"""

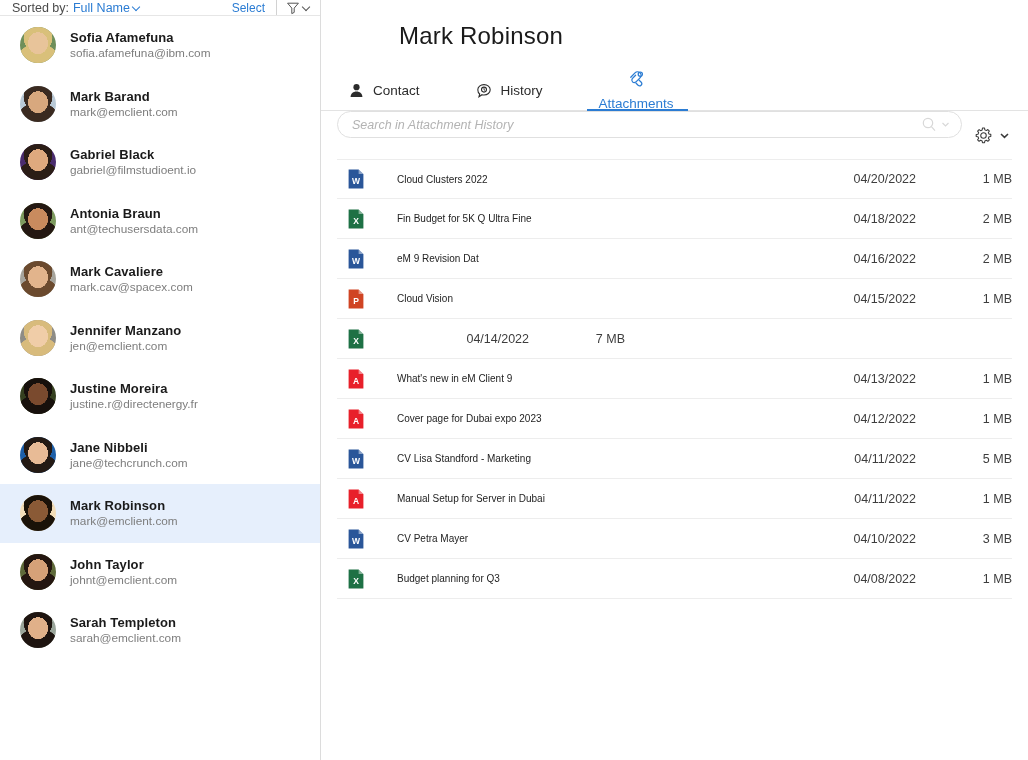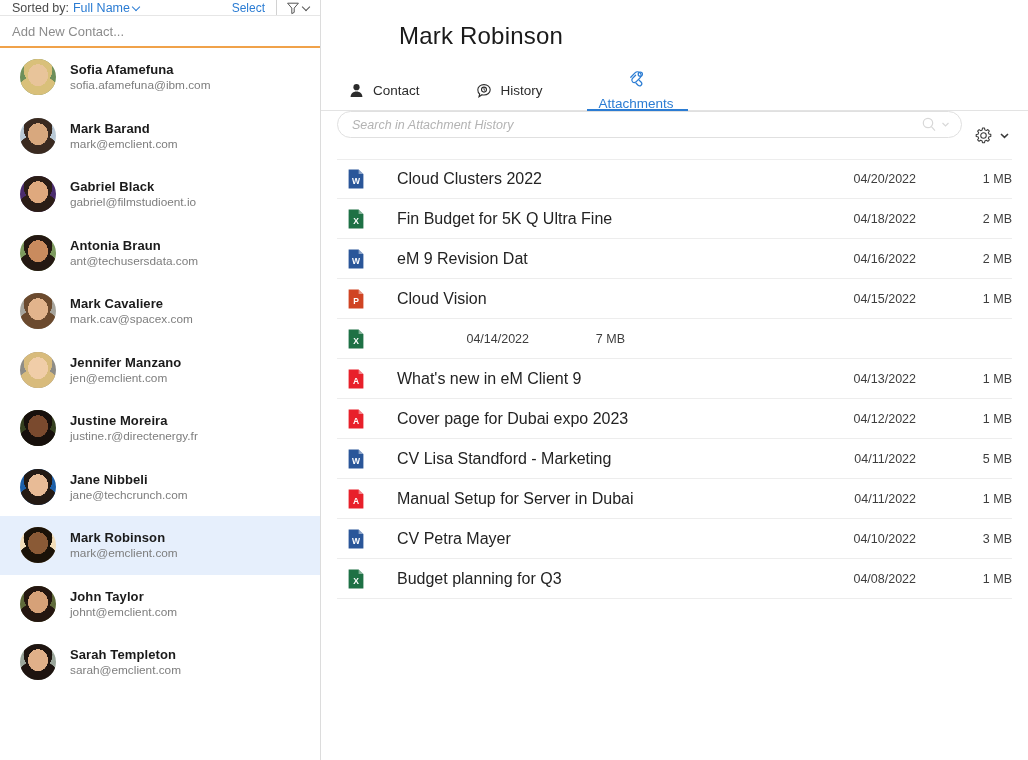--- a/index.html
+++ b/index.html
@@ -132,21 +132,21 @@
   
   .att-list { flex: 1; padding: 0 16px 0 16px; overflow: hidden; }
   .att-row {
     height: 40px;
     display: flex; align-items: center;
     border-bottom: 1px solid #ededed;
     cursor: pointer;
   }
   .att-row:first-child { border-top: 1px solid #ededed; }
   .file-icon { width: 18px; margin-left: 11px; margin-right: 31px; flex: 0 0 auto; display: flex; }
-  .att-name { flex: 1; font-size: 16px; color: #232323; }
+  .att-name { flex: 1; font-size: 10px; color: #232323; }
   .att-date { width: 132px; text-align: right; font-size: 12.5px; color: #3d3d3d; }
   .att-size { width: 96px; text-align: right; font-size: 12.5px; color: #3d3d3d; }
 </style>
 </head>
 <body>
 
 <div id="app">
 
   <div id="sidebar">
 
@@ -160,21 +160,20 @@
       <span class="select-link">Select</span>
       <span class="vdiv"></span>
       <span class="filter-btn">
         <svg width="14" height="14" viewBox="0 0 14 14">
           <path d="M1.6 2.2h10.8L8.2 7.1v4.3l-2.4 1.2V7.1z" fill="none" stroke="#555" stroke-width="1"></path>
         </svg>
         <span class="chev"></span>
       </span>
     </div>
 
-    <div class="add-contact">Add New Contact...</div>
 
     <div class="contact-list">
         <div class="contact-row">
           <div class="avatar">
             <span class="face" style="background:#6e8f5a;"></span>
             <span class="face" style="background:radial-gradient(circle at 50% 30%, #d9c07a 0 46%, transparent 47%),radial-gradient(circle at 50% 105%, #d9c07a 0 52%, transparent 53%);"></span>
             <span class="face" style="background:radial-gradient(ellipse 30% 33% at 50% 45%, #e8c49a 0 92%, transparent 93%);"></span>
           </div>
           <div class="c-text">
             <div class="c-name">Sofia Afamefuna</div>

"""

§ The problem
Set the listing above down again exactly, leaving pictures out.

§ Written response
--- a/index.html
+++ b/index.html
@@ -132,21 +132,21 @@
   
   .att-list { flex: 1; padding: 0 16px 0 16px; overflow: hidden; }
   .att-row {
     height: 40px;
     display: flex; align-items: center;
     border-bottom: 1px solid #ededed;
     cursor: pointer;
   }
   .att-row:first-child { border-top: 1px solid #ededed; }
   .file-icon { width: 18px; margin-left: 11px; margin-right: 31px; flex: 0 0 auto; display: flex; }
-  .att-name { flex: 1; font-size: 16px; color: #232323; }
+  .att-name { flex: 1; font-size: 10px; color: #232323; }
   .att-date { width: 132px; text-align: right; font-size: 12.5px; color: #3d3d3d; }
   .att-size { width: 96px; text-align: right; font-size: 12.5px; color: #3d3d3d; }
 </style>
 </head>
 <body>
 
 <div id="app">
 
   <div id="sidebar">
 
@@ -160,21 +160,20 @@
       <span class="select-link">Select</span>
       <span class="vdiv"></span>
       <span class="filter-btn">
         <svg width="14" height="14" viewBox="0 0 14 14">
           <path d="M1.6 2.2h10.8L8.2 7.1v4.3l-2.4 1.2V7.1z" fill="none" stroke="#555" stroke-width="1"></path>
         </svg>
         <span class="chev"></span>
       </span>
     </div>
 
-    <div class="add-contact">Add New Contact...</div>
 
     <div class="contact-list">
         <div class="contact-row">
           <div class="avatar">
             <span class="face" style="background:#6e8f5a;"></span>
             <span class="face" style="background:radial-gradient(circle at 50% 30%, #d9c07a 0 46%, transparent 47%),radial-gradient(circle at 50% 105%, #d9c07a 0 52%, transparent 53%);"></span>
             <span class="face" style="background:radial-gradient(ellipse 30% 33% at 50% 45%, #e8c49a 0 92%, transparent 93%);"></span>
           </div>
           <div class="c-text">
             <div class="c-name">Sofia Afamefuna</div>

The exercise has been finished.